コンプライアンス意識の低さとガバナンスの機能不全
どのような事情があるとしても、医薬品の品質管理と安定供給は、医薬品を製造販売する企業の最も重要な責務です。必要な品質管理試験を行っていなかった、あるいは試験結果のデータ改ざんなどは悪質であるとしかいいようがありませんが、いずれにしても法令遵守に対するコンプライアンス意識の低さとガバナンスが機能していなかったことが原因にあることは明確です。
依然として供給不安が解消されない理由
前述の通り、手順書の改訂・申請・承認には時間がかかることから、GMP違反があった製品の出荷が通常出荷の状態に戻るには一定の期間を要します。それであれば製造に問題のない同一成分の他社の製品を増産すればいいのではないかと思われるかもしれませんが、ジェネリックメーカーでは、製造キャパシティに合わせた製造計画に基づき製造されていて、ただちに増産する余裕がないという問題があります。

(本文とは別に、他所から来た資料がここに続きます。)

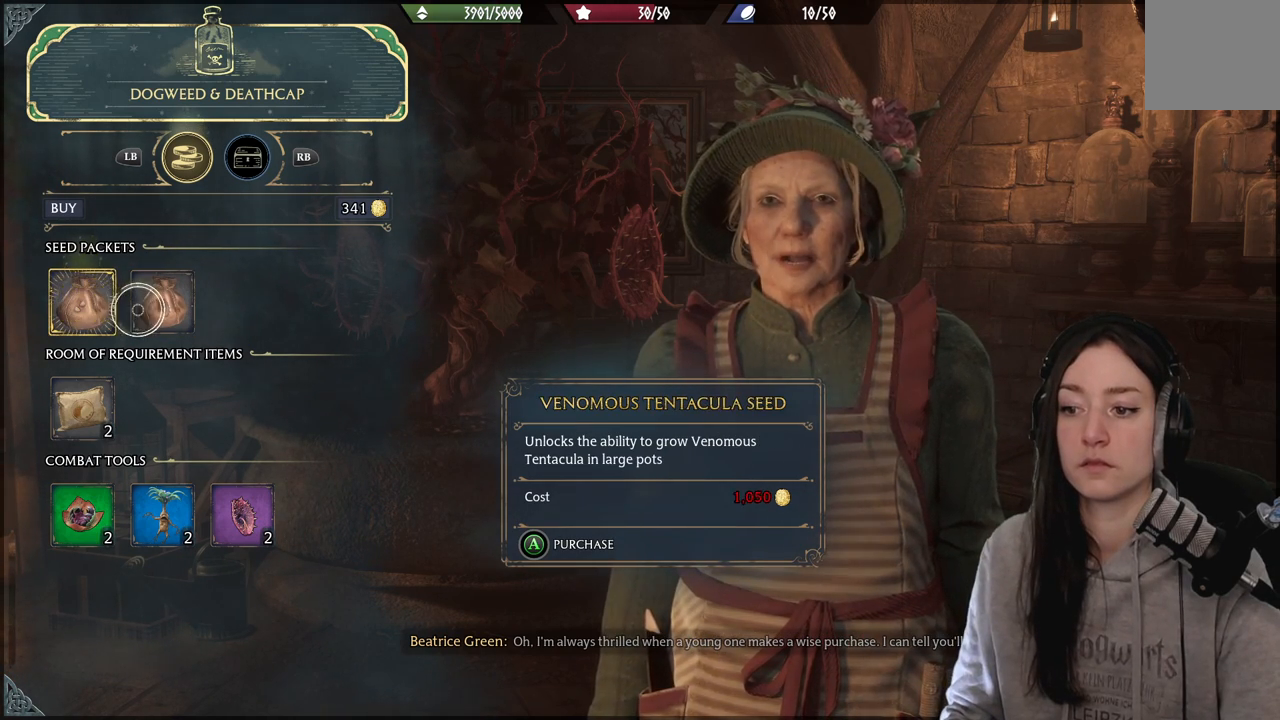
{"buttons": [], "left_stick": "center", "right_stick": "center", "events": [[83, "left_stick", "center"]]}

製造キャパシティの不足 年間の製造計画で製造ラインをフル稼働
ジェネリックメーカーでは、製造品目をあらかじめ計画した量をまとめて製造し在庫として保有し、注文に対応しています。一つの品目の製造が終了するとその製造ラインの洗浄作業を行った後、すぐに次の品目の製造を開始するといった製造スケジュールで年間の綿密な製造計画に沿って製造ラインをフル稼働させています。そのため、急遽需要が増加したとしても、その品目を急に増産するというのは現実的ではありません。
一方、先発メーカーの長期収載品は特許が切れた時点でほとんどの製造を外部委託しています。委託先の製造ラインの状況はジェネリック医薬品と同様で、こちらも生産の柔軟性は乏しい状態です(実際、大半はジェネリックメーカーが受託しています)。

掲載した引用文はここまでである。